Study Design: Retrospective chart review.

Methods: Our sample includes 103 adult patients with 118 posttreatment PET scans who had undergone treatment for HNSCC. We correlated PET results with surgical pathology and clinical outcome in the subsequent 6 months.

Results: For the detection of locoregional persistent or recurrent HNSCC, PET scans had a sensitivity of 82%, specificity of 92%, positive predictive value (PPV) of 64%, negative predictive value (NPV) of 97%, and overall accuracy of 90%. For the detection of distant metastases, PET scans had a sensitivity of 89%, specificity of 97%, PPV of 85%, NPV of 98%, and overall accuracy of 96%. PET scans of the head and neck region performed greater than 1 month after the completion of radiation compared with scans performed within 1 month had a significantly higher sensitivity of 95% versus 55% (P < .01) and NPV of 99% versus 90% (P < .01).

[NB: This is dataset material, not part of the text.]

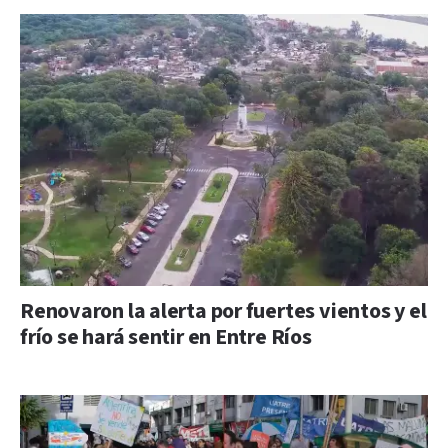
Renovaron la alerta por fuertes vientos y el
frío se hará sentir en Entre Ríos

Conclusion: PET is effective in detecting distant metastases in the posttreatment surveillance for HNSCC patients. A negative PET is highly reliable for all sites. However, a positive PET in the head and neck region is unreliable because of a high false-positivity rate. PET of the head and neck region has a statistically significant risk of a false-negative reading when performed within 1 month of radiation.